Scientists from southern, eastern and central Africa have came up with a new method of DNA fingerprinting for cassava identification and agro-biodiversity that they say will conserve local varieties and make disease-free cassava accessible to farmers, according to a report in IPPMedia.
They agreed during a two-day meeting in Dar es Salaam on a harmonized process to collect, evaluate, preserve, identify and exchange traditional cassava varieties, or landraces, to ensure breeders have access to a wide variety of diseases-free cassava material that is well documented with farmers’ information.
Such databases do not exist, with most landraces known only in the farmers’ fields, said Morag Ferguson, a molecular scientist with the International Institute of Tropical Agriculture, in the report.
These traditional varieties are a rich source of important genes for improving cassava through biotechnology or conventional breeding, yet very few of these varieties were conserved in germplasm repository, according to the report.
Scientists agreed there was an urgent need to conserve traditional cassava varieties being grown by small holder farmers against deadly cassava diseases.

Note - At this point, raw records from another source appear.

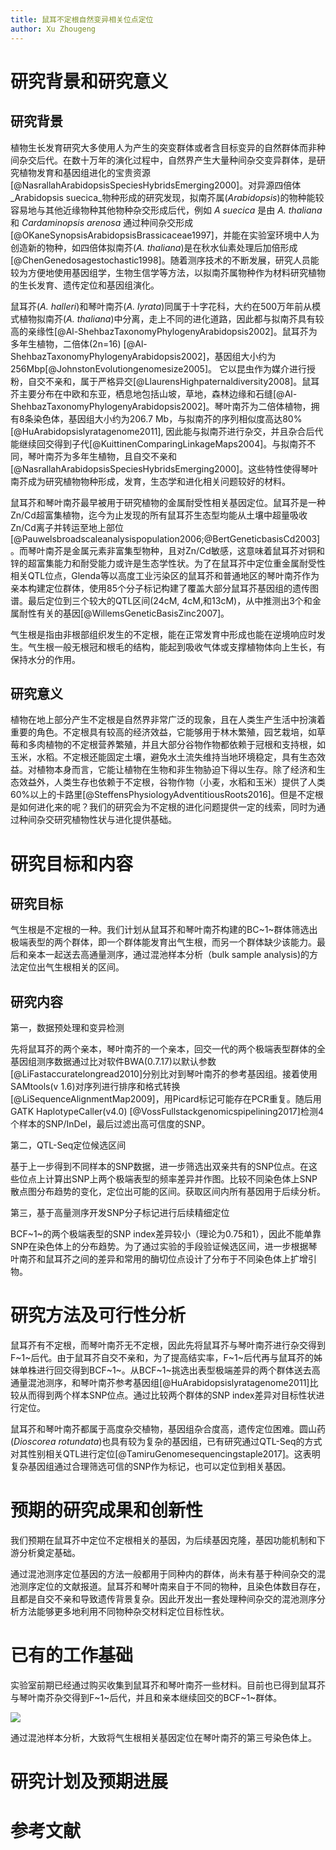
 ```yaml
---
title: 鼠耳不定根自然变异相关位点定位
author: Xu Zhougeng
---
```

# 研究背景和研究意义

## 研究背景

植物生长发育研究大多使用人为产生的突变群体或者含目标变异的自然群体而非种间杂交后代。在数十万年的演化过程中，自然界产生大量种间杂交变异群体，是研究植物发育和基因组进化的宝贵资源[@NasrallahArabidopsisSpeciesHybridsEmerging2000]。对异源四倍体 _Arabidopsis suecica_物种形成的研究发现，拟南芥属(_Arabidopsis_)的物种能较容易地与其他近缘物种其他物种杂交形成后代，例如 _A suecica_ 是由 _A. thaliana_ 和 _Cardaminopsis arenosa_ 通过种间杂交形成[@OKaneSynopsisArabidopsisBrassicaceae1997]，并能在实验室环境中人为创造新的物种，如四倍体拟南芥(_A. thaliana_)是在秋水仙素处理后加倍形成[@ChenGenedosagestochastic1998]。随着测序技术的不断发展，研究人员能较为方便地使用基因组学，生物生信学等方法，以拟南芥属物种作为材料研究植物的生长发育、遗传定位和基因组演化。

鼠耳芥(_A. halleri_)和琴叶南芥(_A. lyrata_)同属于十字花科，大约在500万年前从模式植物拟南芥(_A. thaliana_)中分离，走上不同的进化道路，因此都与拟南芥具有较高的亲缘性[@Al-ShehbazTaxonomyPhylogenyArabidopsis2002]。鼠耳芥为多年生植物，二倍体(2n=16) [@Al-ShehbazTaxonomyPhylogenyArabidopsis2002]，基因组大小约为256Mbp[@JohnstonEvolutiongenomesize2005]。 它以昆虫作为媒介进行授粉，自交不亲和，属于严格异交[@LlaurensHighpaternaldiversity2008]。鼠耳芥主要分布在中欧和东亚，栖息地包括山坡，草地，森林边缘和石缝[@Al-ShehbazTaxonomyPhylogenyArabidopsis2002]。琴叶南芥为二倍体植物，拥有8条染色体，基因组大小约为206.7 Mb，与拟南芥的序列相似度高达80%[@HuArabidopsislyratagenome2011], 因此能与拟南芥进行杂交，并且杂合后代能继续回交得到子代[@KuittinenComparingLinkageMaps2004]。与拟南芥不同，琴叶南芥为多年生植物，且自交不亲和[@NasrallahArabidopsisSpeciesHybridsEmerging2000]。这些特性使得琴叶南芥成为研究植物物种形成，发育，生态学和进化相关问题较好的材料。

鼠耳芥和琴叶南芥最早被用于研究植物的金属耐受性相关基因定位。鼠耳芥是一种Zn/Cd超富集植物，迄今为止发现的所有鼠耳芥生态型均能从土壤中超量吸收Zn/Cd离子并转运至地上部位[@Pauwelsbroadscaleanalysispopulation2006;@BertGeneticbasisCd2003]。而琴叶南芥是金属元素非富集型物种，且对Zn/Cd敏感，这意味着鼠耳芥对铜和锌的超富集能力和耐受能力或许是生态学性状。为了在鼠耳芥中定位重金属耐受性相关QTL位点，Glenda等以高度工业污染区的鼠耳芥和普通地区的琴叶南芥作为亲本构建定位群体，使用85个分子标记构建了覆盖大部分鼠耳芥基因组的遗传图谱。最后定位到三个较大的QTL区间(24cM, 4cM,和13cM)，从中推测出3个和金属耐性有关的基因[@WillemsGeneticBasisZinc2007]。

气生根是指由非根部组织发生的不定根，能在正常发育中形成也能在逆境响应时发生。气生根一般无根冠和根毛的结构，能起到吸收气体或支撑植物体向上生长，有保持水分的作用。

## 研究意义

植物在地上部分产生不定根是自然界非常广泛的现象，且在人类生产生活中扮演着重要的角色。不定根具有较高的经济效益，它能够用于林木繁殖，园艺栽培，如草莓和多肉植物的不定根营养繁殖，并且大部分谷物作物都依赖于冠根和支持根，如玉米，水稻。不定根还能固定土壤，避免水土流失维持当地环境稳定，具有生态效益。对植物本身而言，它能让植物在生物和非生物胁迫下得以生存。除了经济和生态效益外，人类生存也依赖于不定根，谷物作物（小麦，水稻和玉米）提供了人类60%以上的卡路里[@SteffensPhysiologyAdventitiousRoots2016]。但是不定根是如何进化来的呢？我们的研究会为不定根的进化问题提供一定的线索，同时为通过种间杂交研究植物性状与进化提供基础。

# 研究目标和内容

## 研究目标

气生根是不定根的一种。我们计划从鼠耳芥和琴叶南芥构建的BC~1~群体筛选出极端表型的两个群体，即一个群体能发育出气生根，而另一个群体缺少该能力。最后和亲本一起送去高通量测序，通过混池样本分析（bulk sample analysis)的方法定位出气生根相关的区间。

## 研究内容

第一，数据预处理和变异检测

先将鼠耳芥的两个亲本，琴叶南芥的一个亲本，回交一代的两个极端表型群体的全基因组测序数据通过比对软件BWA(0.7.17)以默认参数[@LiFastaccuratelongread2010]分别比对到琴叶南芥的参考基因组。接着使用SAMtools(v 1.6)对序列进行排序和格式转换[@LiSequenceAlignmentMap2009]，用Picard标记可能存在PCR重复。随后用GATK HaplotypeCaller(v4.0) [@VossFullstackgenomicspipelining2017]检测4个样本的SNP/InDel，最后过滤出高可信度的SNP。

第二，QTL-Seq定位候选区间

基于上一步得到不同样本的SNP数据，进一步筛选出双亲共有的SNP位点。在这些位点上计算出SNP上两个极端表型的频率差异并作图。比较不同染色体上SNP散点图分布趋势的变化，定位出可能的区间。获取区间内所有基因用于后续分析。

第三，基于高量测序开发SNP分子标记进行后续精细定位

BCF~1~的两个极端表型的SNP index差异较小（理论为0.75和1），因此不能单靠SNP在染色体上的分布趋势。为了通过实验的手段验证候选区间，进一步根据琴叶南芥和鼠耳芥之间的差异和常用的酶切位点设计了分布于不同染色体上扩增引物。

# 研究方法及可行性分析

鼠耳芥有不定根，而琴叶南芥无不定根，因此先将鼠耳芥与琴叶南芥进行杂交得到F~1~后代。由于鼠耳芥自交不亲和，为了提高结实率，F~1~后代再与鼠耳芥的姊妹单株进行回交得到BCF~1~。从BCF~1~挑选出表型极端差异的两个群体送去高通量混池测序，和琴叶南芥参考基因组[@HuArabidopsislyratagenome2011]比较从而得到两个样本SNP位点。通过比较两个群体的SNP index差异对目标性状进行定位。

鼠耳芥和琴叶南芥都属于高度杂交植物，基因组杂合度高，遗传定位困难。圆山药(_Dioscorea rotundata_)也具有较为复杂的基因组，已有研究通过QTL-Seq的方式对其性别相关QTL进行定位[@TamiruGenomesequencingstaple2017]。这表明复杂基因组通过合理筛选可信的SNP作为标记，也可以定位到相关基因。

# 预期的研究成果和创新性

我们预期在鼠耳芥中定位不定根相关的基因，为后续基因克隆，基因功能机制和下游分析奠定基础。

通过混池测序定位基因的方法一般都用于同种内的群体，尚未有基于种间杂交的混池测序定位的文献报道。鼠耳芥和琴叶南来自于不同的物种，且染色体数目存在，且都是自交不亲和导致遗传背景复杂。因此开发出一套处理种间杂交的混池测序分析方法能够更多地利用不同物种杂交材料定位目标性状。

# 已有的工作基础

实验室前期已经通过购买收集到鼠耳芥和琴叶南芥一些材料。目前也已得到鼠耳芥与琴叶南芥杂交得到F~1~后代，并且和亲本继续回交的BCF~1~群体。

![](http://oex750gzt.bkt.clouddn.com/17-12-10/21104649.jpg)

通过混池样本分析，大致将气生根相关基因定位在琴叶南芥的第三号染色体上。

# 研究计划及预期进展

# 参考文献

Dwindling cassava production is linked to viral diseases like the cassava brown streak and mosaic diseases devastating crops in the Great Lakes Region and threatening food security of more than 300 million people in Sub-Saharan Africa, according to Claude Fauquet, director of the Global Cassava Partnership for the 21st Century, the report said. A regional conservation effort that includes a regional gene bank will come in handy, he said.
“We need genetic diversity and farmers’ knowledge to develop varieties that will be accepted and adopted by farmers,” Ferguson said.